The unshakeable loyalty of blacks to the Democrats is also based on simple pragmatism. The entire Congressional Black Caucus is Democrats, and so are the leaders of the mainstream civil rights organizations. Despite the shots they take at the Democrats for taking them and their vote for granted, black Democrats and civil rights leaders are still highly respected. Most blacks still look to them to fight the tough battles for health care, greater funding for education and jobs, voting rights protections, affirmative action, and against racial discrimination. Civil rights organizations were the only groups that consistently fought back against Reagan, Bush Sr., and W. Bush's draconian cuts in job, education, social service, funding and programs, their retrograde nominees to the Supreme Court appointments that would roll back the civil rights clock, and their peck away at affirmative action, civil rights and civil liberties protections.
Even when black Democratic politicians stumble and engage in borderline corrupt and self-serving feather their own nest antics, they are still regarded as better bets than Republican candidates to be more responsive to black needs. Black voters generally regard them as the politicians that accurately capture the mood of fear and hostility the majority of blacks feel toward the Republicans.

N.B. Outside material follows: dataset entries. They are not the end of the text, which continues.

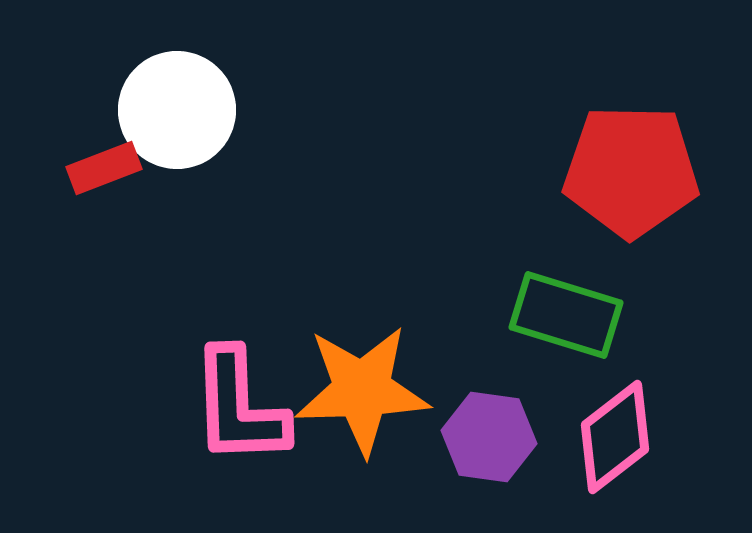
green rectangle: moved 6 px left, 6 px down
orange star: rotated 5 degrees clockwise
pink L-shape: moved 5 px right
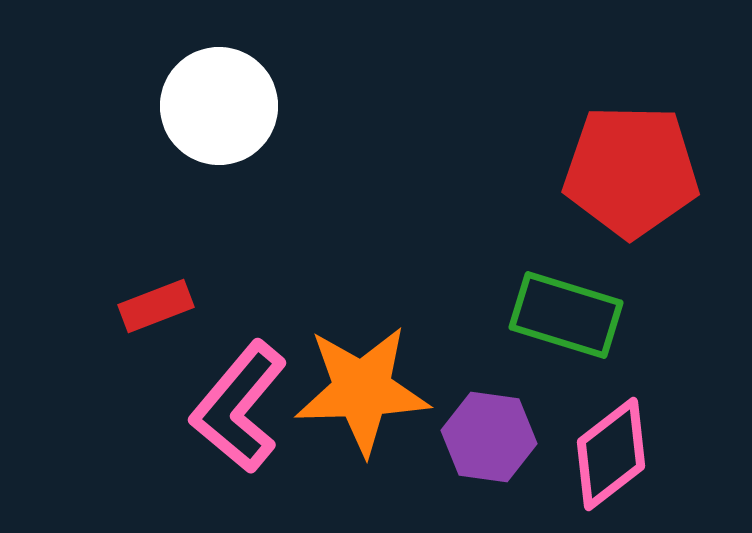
white circle: moved 42 px right, 4 px up
red rectangle: moved 52 px right, 138 px down
pink L-shape: rotated 42 degrees clockwise
pink diamond: moved 4 px left, 17 px down
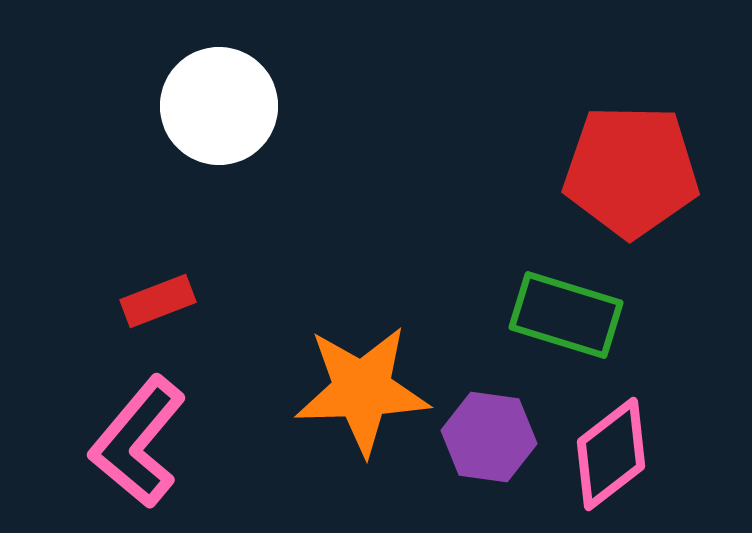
red rectangle: moved 2 px right, 5 px up
pink L-shape: moved 101 px left, 35 px down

Then there's the Republican Party, and its long, blatant, and infuriating history of racial exclusion, neglect and race baiting, and polarization. The endless foot in the mouth, racially insulting gaffes, racially loaded campaign ads by Republican officials and politicians and the refusal by mainstream GOP leaders to loudly condemn them and even defend them. This has continually ignited black fury the last three decades. The fight of House Republicans during that time against the Voting Rights Act renewal, affirmative action, the slash and burn of job and education programs, and Bush's Katrina bungle, deepened black suspicions that the GOP is chock full of bigots.

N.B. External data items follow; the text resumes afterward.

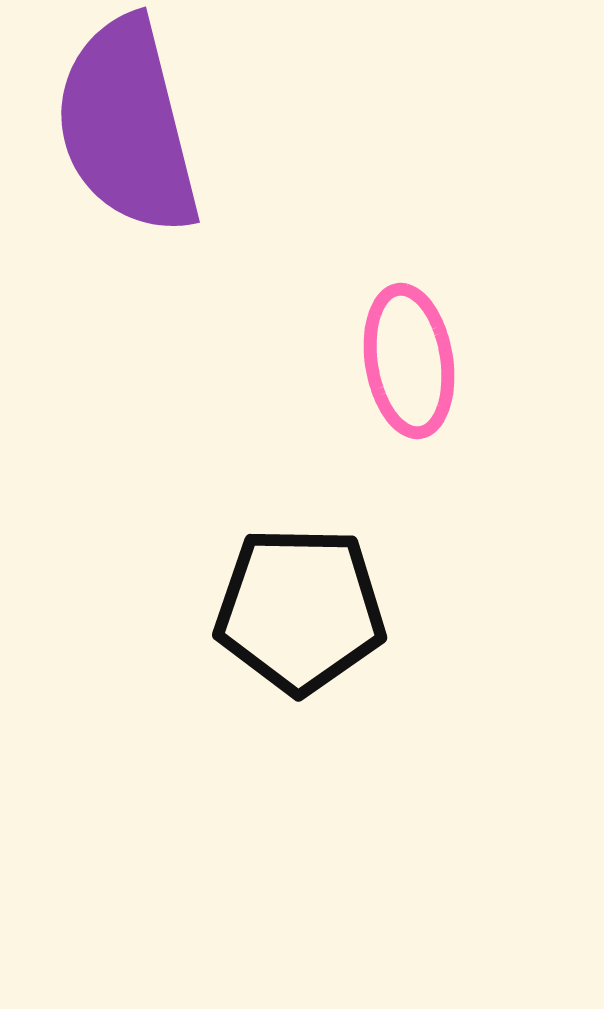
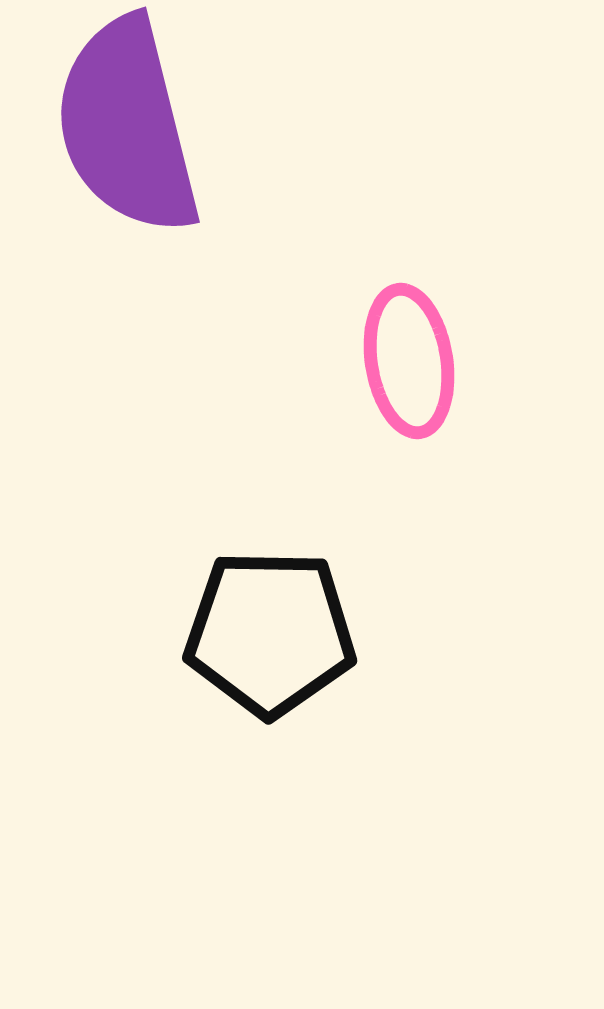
black pentagon: moved 30 px left, 23 px down
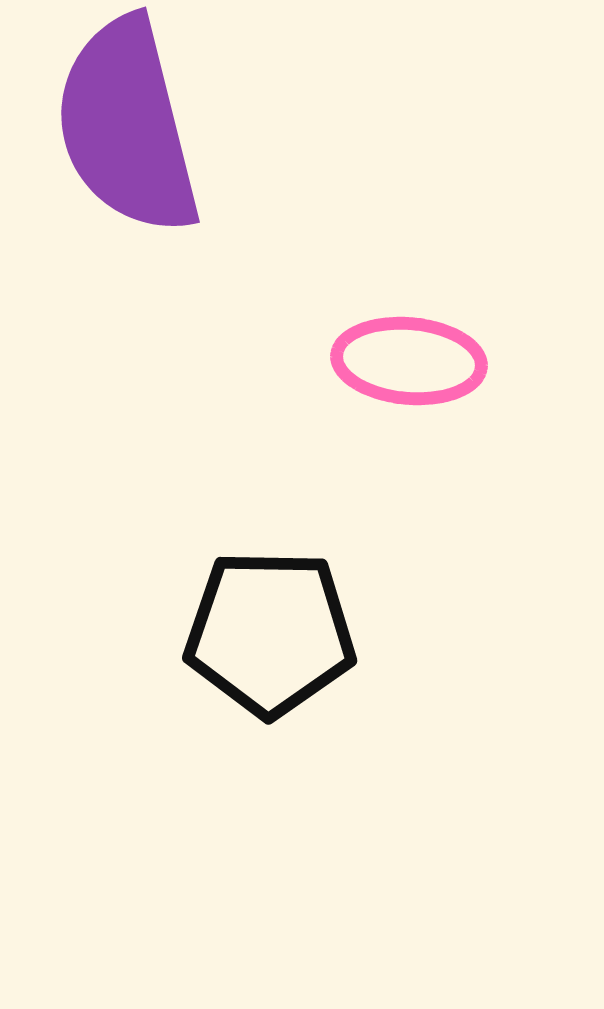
pink ellipse: rotated 76 degrees counterclockwise
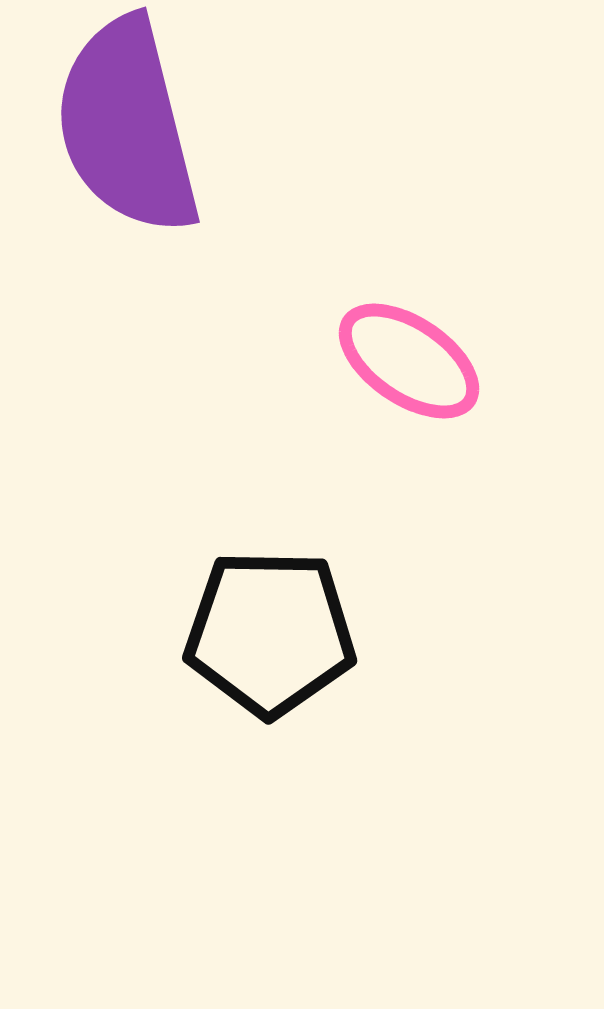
pink ellipse: rotated 29 degrees clockwise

The Tea Party has done absolutely nothing to dispel that suspicion. Tea Party leaders loudly protest that blacks should not judge them as racists based on the quackery of a few bigots and race baiters among their ranks. The fact that those bigots and race baiters are there in the first place and with few exception Tea Party leaders have kept their mouths shut about them, let alone not drummed them out of the movement, is hardly reassurance that the Tea Party's rage against big government, taxes and their tout of the Constitution and personal freedoms isn't a cover for latent bigotry toward one black man, President Obama.
Frances Rice, National Black Republican Association head, blames the mainstream media for ignoring black Republicans because they don't fit a template, that's being black, liberal and Democrat. She's right, black Republicans don't. But most black voters do fit that template. And since they do black Republicans talk of ousting Democrats in November is a fantasy.